Tarefa a realizar –
Prossiga o excerto sobre as teorias gender a partir da última frase apresentada.

Excerto da fonte –

É um paradoxo, numa sociedade materialista, esta hostilidade ao corpo, ao vínculo com o dado biológico.
As teorias gender são uma exaltação da vontade sobre o corpo, reduzido a matéria inerte, mero objecto manipulável consoante o desejo. Há uma separação – que nos faz recuar ao tempo de Descartes, à distinção entre res cogitans e res extensa – entre dimensão biológica e dimensão do desejo. A vontade é absolutizada, o que queremos temos de realizá-lo a todo o custo. Butler compara o corpo a um «cabide» onde se pendura a roupa que preferimos: o corpo seria um instrumento passivo para usar e modificar com base nos nossos desejos.

Qual a gravidade desta concepção do corpo?
O elemento mais crítico prende-se com o facto de que o corpo não é facilmente manipulável. Por exemplo, o caso clínico John-Joan é existencialmente dramático: levou o indivíduo a transformar de novo o seu corpo (da mulher para homem) e por fim a suicidar-se. Quem hoje reivindica o direito ao intersex, ou seja, a viver uma condição de ambiguidade sexual “entre” homem e mulher, ou o direito à condição transgender, ou seja, a oscilar entre homem e mulher unicamente por uma rectificação do cartão de cidadão, exalta o desejo e a vontade sobre a natureza. Mas a exaltação do “terceiro género” ou do “género neutro” na busca da in-diferença sexual impede, na verdade, o nosso processo de identificação, porque o corpo não é amorfo, veicula uma identidade que é constitutiva do nosso ser. E tudo isto, no fundo, pressupõe aquilo que se pretende negar ou ultrapassar: a diferença sexual constitutiva. É a principal contradição das teorias gender: procuram anular a natureza mas reafirmam-na.

Que direitos são reivindicados pelas teorias gender?
São os direitos que, a partir das conferências do Cairo e Pequim, figuraram em vários documentos, até à Declaração de Yogyakarta de 2007, sobre os direitos da gender identity e sexual orientation na perspectiva dos direitos humanos: os direitos ao «polimorfismo sexual» (a escolha da identidade sexual, incluindo a neutra) e os direitos ao «pansexualismo» (a escolha da orientação sexual) na construção da família, ou melhor, “das famílias”. A equivalência da relação hetero, homo e bissexual é reconhecida, quer relativamente à união, matrimonial ou de facto, quer relativamente à filiação, através das adopções e da procriação assistida). Fala-se, a este propósito, de rainbow families, “famílias arco-íris”: a família é formada com base em desejos e acordos individuais.

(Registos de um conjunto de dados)
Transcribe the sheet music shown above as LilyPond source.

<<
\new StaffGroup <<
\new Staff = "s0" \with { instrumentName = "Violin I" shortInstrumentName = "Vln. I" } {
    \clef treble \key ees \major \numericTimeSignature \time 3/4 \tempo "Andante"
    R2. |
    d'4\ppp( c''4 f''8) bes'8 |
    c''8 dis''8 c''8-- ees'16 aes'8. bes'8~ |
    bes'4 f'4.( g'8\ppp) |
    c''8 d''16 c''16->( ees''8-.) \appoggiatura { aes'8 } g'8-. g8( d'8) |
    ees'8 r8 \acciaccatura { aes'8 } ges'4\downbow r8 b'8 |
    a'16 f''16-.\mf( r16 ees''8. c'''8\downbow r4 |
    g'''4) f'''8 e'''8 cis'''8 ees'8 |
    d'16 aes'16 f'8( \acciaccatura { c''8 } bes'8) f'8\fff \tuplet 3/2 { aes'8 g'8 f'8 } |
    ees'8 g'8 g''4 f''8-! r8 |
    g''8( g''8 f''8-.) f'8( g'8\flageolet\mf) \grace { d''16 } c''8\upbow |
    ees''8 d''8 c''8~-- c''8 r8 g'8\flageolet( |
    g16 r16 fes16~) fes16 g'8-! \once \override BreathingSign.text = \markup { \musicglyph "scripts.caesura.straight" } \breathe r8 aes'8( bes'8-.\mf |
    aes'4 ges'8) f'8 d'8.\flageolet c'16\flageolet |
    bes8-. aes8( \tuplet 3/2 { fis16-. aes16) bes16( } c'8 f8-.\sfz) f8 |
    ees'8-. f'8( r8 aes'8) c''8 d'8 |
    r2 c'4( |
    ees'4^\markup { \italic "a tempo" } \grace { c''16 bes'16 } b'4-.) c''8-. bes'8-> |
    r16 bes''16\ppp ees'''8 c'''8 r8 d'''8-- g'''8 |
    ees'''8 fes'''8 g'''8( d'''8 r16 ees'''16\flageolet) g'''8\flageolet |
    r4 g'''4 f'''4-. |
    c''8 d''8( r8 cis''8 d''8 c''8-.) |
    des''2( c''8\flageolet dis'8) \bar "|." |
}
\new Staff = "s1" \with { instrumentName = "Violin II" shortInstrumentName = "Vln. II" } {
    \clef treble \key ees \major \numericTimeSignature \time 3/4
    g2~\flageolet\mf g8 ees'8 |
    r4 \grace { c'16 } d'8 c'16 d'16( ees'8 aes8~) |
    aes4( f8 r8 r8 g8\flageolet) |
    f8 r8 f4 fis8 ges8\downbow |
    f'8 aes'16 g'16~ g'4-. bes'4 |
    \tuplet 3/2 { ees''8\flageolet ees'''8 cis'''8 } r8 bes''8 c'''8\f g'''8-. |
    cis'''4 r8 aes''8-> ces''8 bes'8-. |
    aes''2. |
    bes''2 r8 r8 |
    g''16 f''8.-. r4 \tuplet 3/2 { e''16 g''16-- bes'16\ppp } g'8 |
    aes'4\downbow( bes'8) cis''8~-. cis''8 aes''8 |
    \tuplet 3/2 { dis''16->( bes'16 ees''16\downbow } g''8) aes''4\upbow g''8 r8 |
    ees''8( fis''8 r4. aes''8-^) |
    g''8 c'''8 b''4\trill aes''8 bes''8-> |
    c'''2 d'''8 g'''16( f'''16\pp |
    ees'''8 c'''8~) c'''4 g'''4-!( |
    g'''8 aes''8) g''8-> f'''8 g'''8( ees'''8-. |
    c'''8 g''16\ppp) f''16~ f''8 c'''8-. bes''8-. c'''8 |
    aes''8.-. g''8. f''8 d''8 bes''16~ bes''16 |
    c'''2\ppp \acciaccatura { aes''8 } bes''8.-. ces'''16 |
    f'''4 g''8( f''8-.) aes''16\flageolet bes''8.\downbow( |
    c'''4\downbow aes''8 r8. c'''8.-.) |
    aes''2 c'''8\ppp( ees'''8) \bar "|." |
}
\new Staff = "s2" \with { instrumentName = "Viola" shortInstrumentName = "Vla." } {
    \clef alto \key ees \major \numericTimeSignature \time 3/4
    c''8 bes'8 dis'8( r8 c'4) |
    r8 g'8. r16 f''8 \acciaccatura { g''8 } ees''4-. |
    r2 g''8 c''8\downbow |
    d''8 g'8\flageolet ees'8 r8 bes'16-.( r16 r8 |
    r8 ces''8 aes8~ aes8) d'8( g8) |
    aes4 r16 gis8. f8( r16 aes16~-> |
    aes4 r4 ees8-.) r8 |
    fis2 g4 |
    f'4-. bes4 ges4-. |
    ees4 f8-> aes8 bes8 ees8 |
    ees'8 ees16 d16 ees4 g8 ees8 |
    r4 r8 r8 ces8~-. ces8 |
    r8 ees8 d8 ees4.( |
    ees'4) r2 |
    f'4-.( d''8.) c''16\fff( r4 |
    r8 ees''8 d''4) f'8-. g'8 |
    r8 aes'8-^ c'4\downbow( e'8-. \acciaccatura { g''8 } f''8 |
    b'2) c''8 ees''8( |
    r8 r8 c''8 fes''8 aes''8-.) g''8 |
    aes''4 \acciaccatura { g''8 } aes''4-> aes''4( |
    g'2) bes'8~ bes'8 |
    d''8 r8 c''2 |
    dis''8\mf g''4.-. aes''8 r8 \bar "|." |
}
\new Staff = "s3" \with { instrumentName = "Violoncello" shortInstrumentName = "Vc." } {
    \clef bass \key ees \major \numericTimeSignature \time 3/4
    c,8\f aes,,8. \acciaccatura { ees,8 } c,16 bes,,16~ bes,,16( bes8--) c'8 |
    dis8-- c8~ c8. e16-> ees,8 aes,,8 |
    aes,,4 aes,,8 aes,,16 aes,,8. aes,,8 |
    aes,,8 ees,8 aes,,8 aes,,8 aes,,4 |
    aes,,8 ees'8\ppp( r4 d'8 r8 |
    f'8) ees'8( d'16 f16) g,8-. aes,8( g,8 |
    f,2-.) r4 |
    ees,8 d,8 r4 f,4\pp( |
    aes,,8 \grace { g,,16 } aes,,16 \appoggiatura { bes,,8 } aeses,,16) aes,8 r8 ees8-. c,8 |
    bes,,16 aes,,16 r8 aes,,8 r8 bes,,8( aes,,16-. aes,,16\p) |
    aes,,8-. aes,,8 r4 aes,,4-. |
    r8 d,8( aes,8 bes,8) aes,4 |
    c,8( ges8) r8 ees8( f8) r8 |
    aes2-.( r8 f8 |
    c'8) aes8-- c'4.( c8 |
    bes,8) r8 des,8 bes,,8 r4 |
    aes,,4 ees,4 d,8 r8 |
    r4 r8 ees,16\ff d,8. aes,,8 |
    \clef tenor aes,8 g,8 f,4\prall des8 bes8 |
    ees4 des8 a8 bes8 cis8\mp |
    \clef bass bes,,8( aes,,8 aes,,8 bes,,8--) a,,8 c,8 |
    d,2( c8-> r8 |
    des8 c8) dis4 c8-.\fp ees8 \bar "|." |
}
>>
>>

Resposta ao exercício –
Mais grave é o âmbito educativo...
Sim, a agenda gender está a entrar nas escolas, como sucedeu e está a suceder noutros países. É um projecto segundo o qual os jovens deveriam crescer com a ideia de que não existe a família, mas existem “famílias”, e que o gender é neutro. Introduz-se assim uma relativização com base no princípio de igualdade, que se confunde com o de equivalência. Quer-se fazer passar a ideia de que as crianças devem crescer considerando equivalentes uma determinada escolha sexual ou neutra, bem como uma família composta por uma mãe e um pai ou por duas mães ou dois pais. Faz-se passar também a mensagem de que quem não considera as escolhas como equivalentes, introduz uma discriminação. Esta modalidade educativa in-diferente é proposta como baseando-se no princípio de igualdade, mas na verdade esconde uma visão relativista. Aquilo que em contrapartida se tem de explicar aos jovens de hoje é que a identidade sexual não é produto da educação, da cultura ou da vontade, mas é a origem constitutiva do nosso ser. Também se tem de explicar que a família é uma comunidade natural, que a diferenciação sexual é a condição de possibilidade da procriação e, por conseguinte, da própria socialidade. É o elemento fundamental no processo de identificação duma pessoa.


Laura Palazzani é professora catedrática de Filosofia do Direito na Faculdade de Jurisprudência da Libera Università Maria Ss. Assunta (LUMSA) de Roma; Vice-Presidente do Comité Nacional para a Bioética, órgão consultivo da Presidência do Conselho de Ministros; membro do European Group of Ethics in Science and New Technologies junto da Comissão Europeia.